START Data records

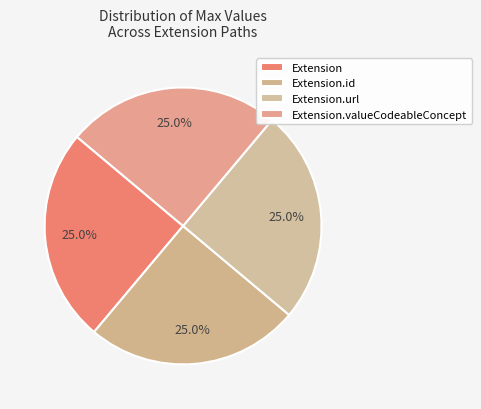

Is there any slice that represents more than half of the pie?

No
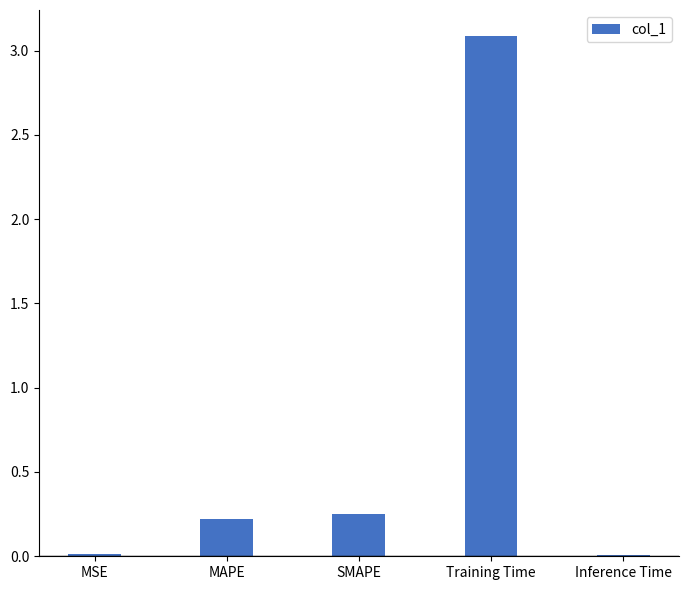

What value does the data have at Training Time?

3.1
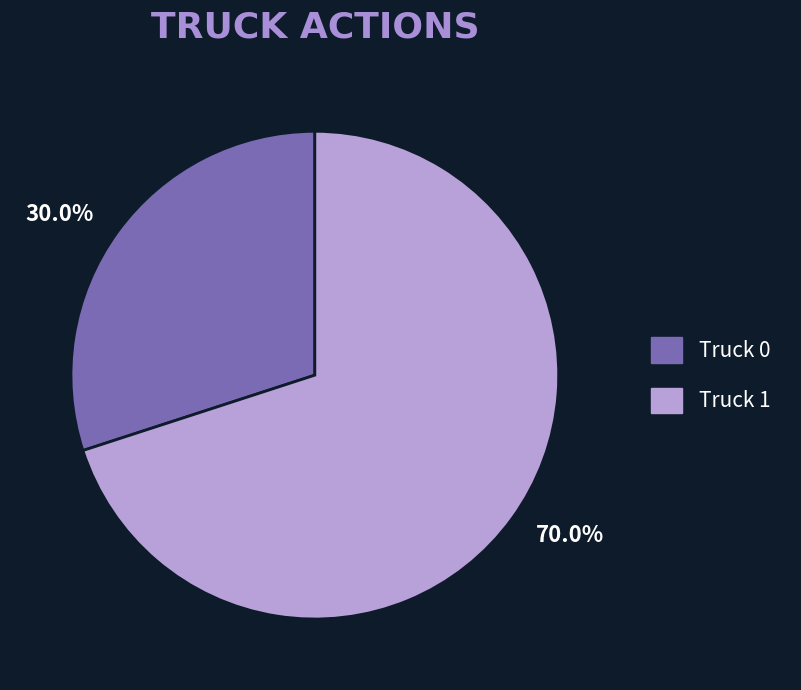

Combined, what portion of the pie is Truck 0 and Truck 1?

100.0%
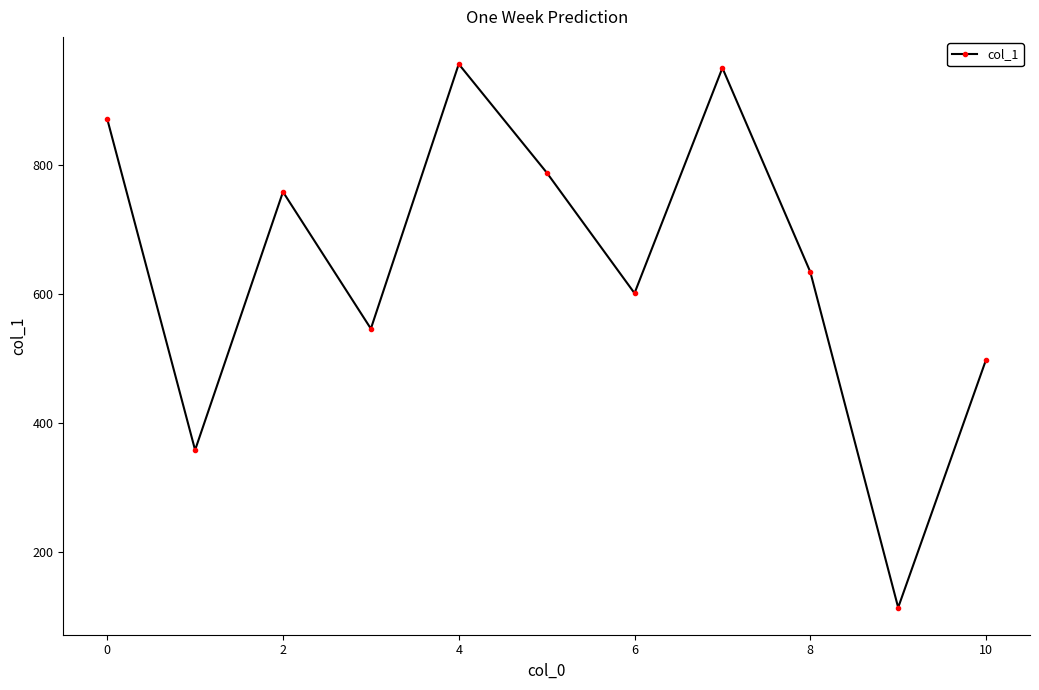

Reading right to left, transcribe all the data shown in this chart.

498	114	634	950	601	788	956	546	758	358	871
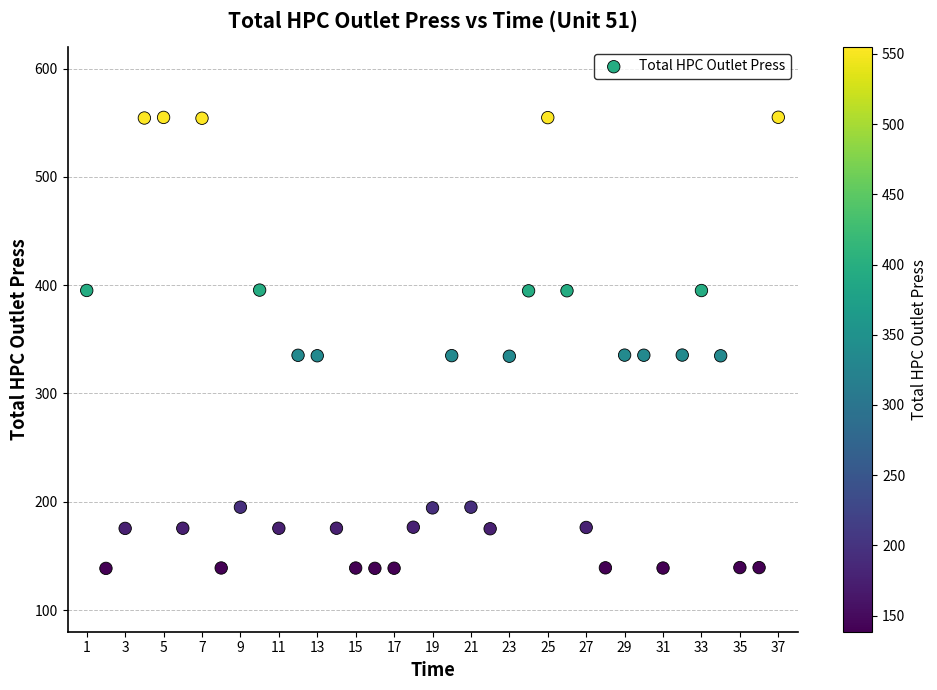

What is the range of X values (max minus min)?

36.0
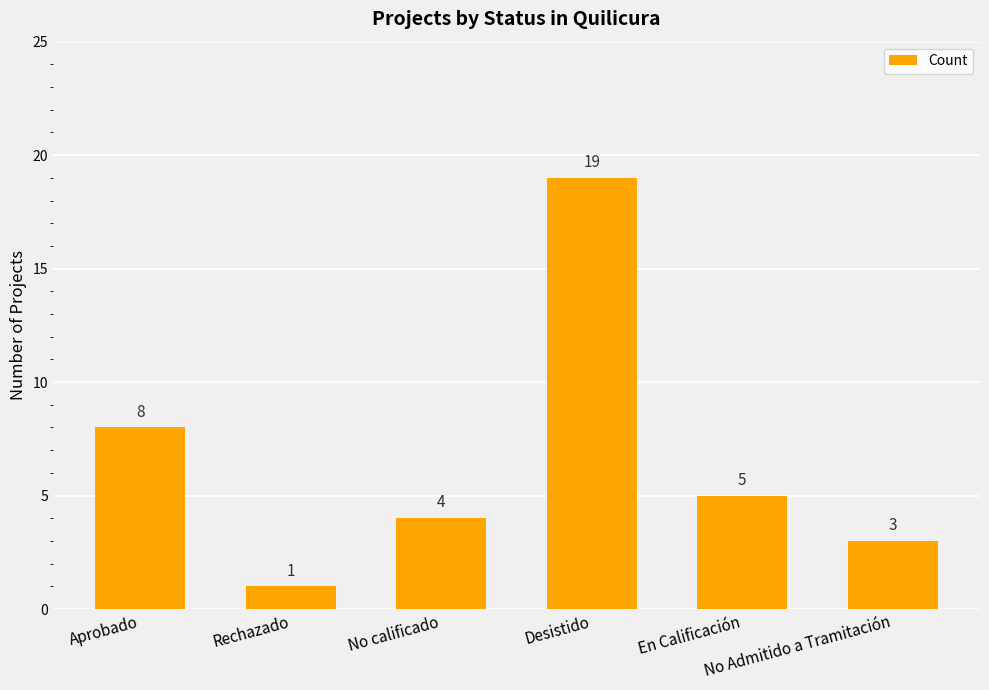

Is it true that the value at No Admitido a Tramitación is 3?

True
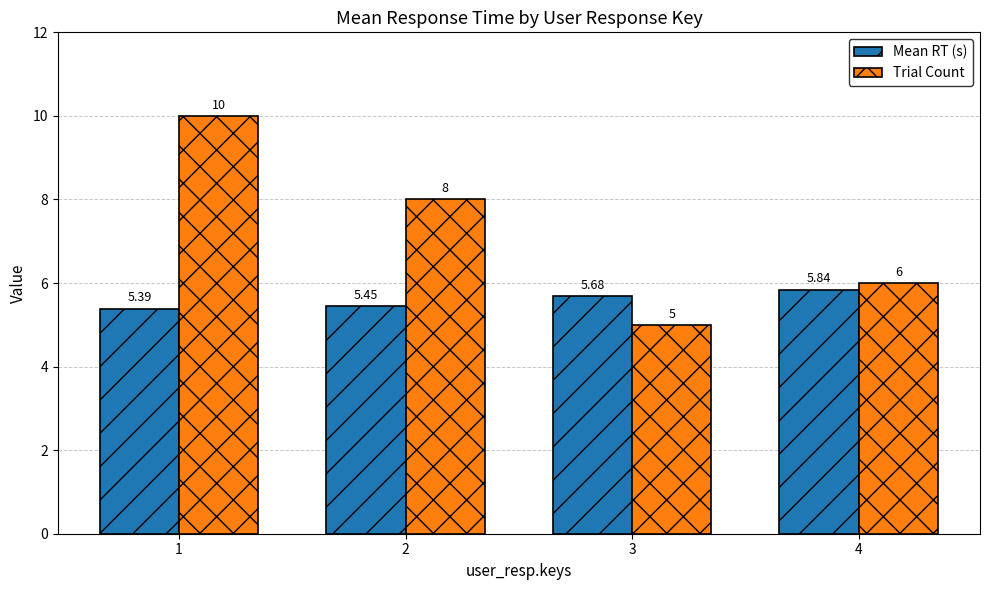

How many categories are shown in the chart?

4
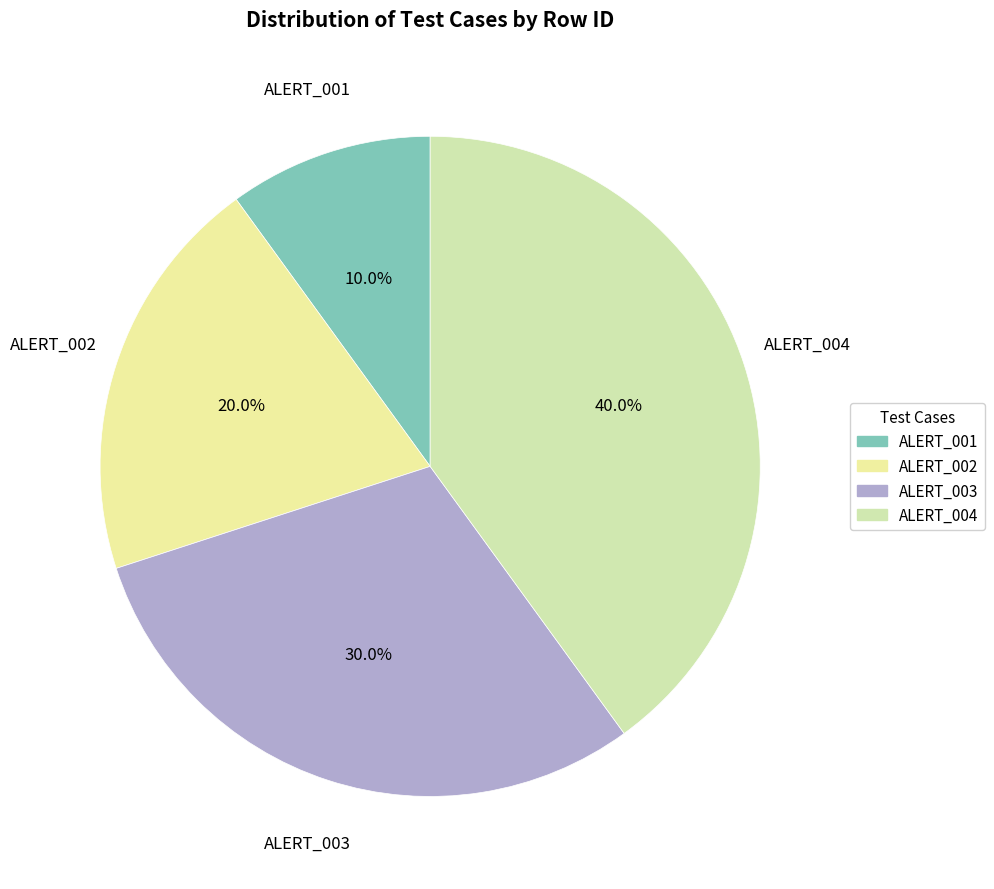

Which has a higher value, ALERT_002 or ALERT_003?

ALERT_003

END Data records

## [Work item]
Rewrite the text lines of the records above as a single numbered list, with one line per item and no blank lines. Leave out the pictures.

## [Exercise answer]
1. Is there any slice that represents more than half of the pie?
2. No
3. What value does the data have at Training Time?
4. 3.1
5. Combined, what portion of the pie is Truck 0 and Truck 1?
6. 100.0%
7. Reading right to left, transcribe all the data shown in this chart.
8. 498	114	634	950	601	788	956	546	758	358	871
9. What is the range of X values (max minus min)?
10. 36.0
11. Is it true that the value at No Admitido a Tramitación is 3?
12. True
13. How many categories are shown in the chart?
14. 4
15. Which has a higher value, ALERT_002 or ALERT_003?
16. ALERT_003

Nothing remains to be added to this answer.